Because Bridget Jones's Baby is a film that no one was clamoring for, with a premise that makes no sense and a hackneyed plot contrivance that plays out almost exactly as you'd expect.

That it succeeds as a funny, cozy, heartwarming bit of entertainment is a testament to the one quality that covers a multitude of cinematic sins:  star power.  Or, more to the point, the enduring spark of chemistry between Colin Firth and Renee Zellwegger. Early in the film, there's a scene at a christening party where Firth's Mark Darcy looks on as Zellwegger's Bridget dances to "Gangnam Style" with a gaggle of children; between her bubbly good spirits and his adoring gaze, it's as sweet a depiction of a match made in heaven as I've seen on screen all year.  In the hands of these two most appealing actors, Bridget remains lovably and laughably flawed , while Mark Darcy retains his status as the most attractively repressed English male since, well, the original Mr. Darcy of "Pride and Prejudice."

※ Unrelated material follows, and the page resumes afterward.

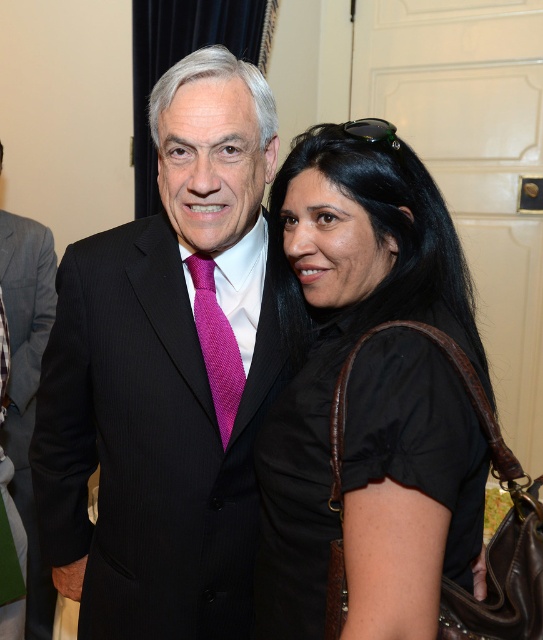
You are a photographer at a formal event. You need to adjust your camera to focus on the black pinstripe suit at center and the pink textured tie at center. Which object should you focus on first if you want to start from the lower part of the image?

The black pinstripe suit at center is located below the pink textured tie at center, so you should focus on the black pinstripe suit at center first to start from the lower part of the image.

You are a photographer setting up a photo shoot for two models wearing the black pinstripe suit at center and the gray wool suit at left. The camera is positioned at eye level with the shorter model. Which model should stand where to ensure both appear to be of equal height in the photo?

The black pinstripe suit at center is shorter than the gray wool suit at left, so the model in the black pinstripe suit at center should stand slightly closer to the camera and the model in the gray wool suit at left should stand further back. This positioning will make them appear more balanced in height in the photo.

You are taking a photo of two people at an event. You notice two points in the image at coordinates point (54,346) and point (203,355). Which point is closer to the camera?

Otherwise, nothing here makes much sense. No one who's followed the exploits of Helen Fielding's plucky, faux-pas-prone heroine - on the page or onscreen - would expect her to have reached the age of 43 without marrying Mark Darcy. (In fact, Fielding's own 2012 novel, "Mad About the Boy" gave us Bridget as the widowed mother of two young children, re-entering the dating world after Mark's tragic death.)  But Bridget's alternate history on film is hardly a drag; she's still upbeat, still plucky, still surrounded by funny, slightly ribald friends and co-workers who clearly love her, and her world is a sweet and friendly place to spend a couple of hours.

Oh, and Patrick "McDreamy" Dempsey is on hand, too, as a dating website billionaire who could be Bridget's baby daddy.  But honestly, he's the least interesting thing on the menu. Next to the longing gaze of Colin Firth, he doesn't stand a chance.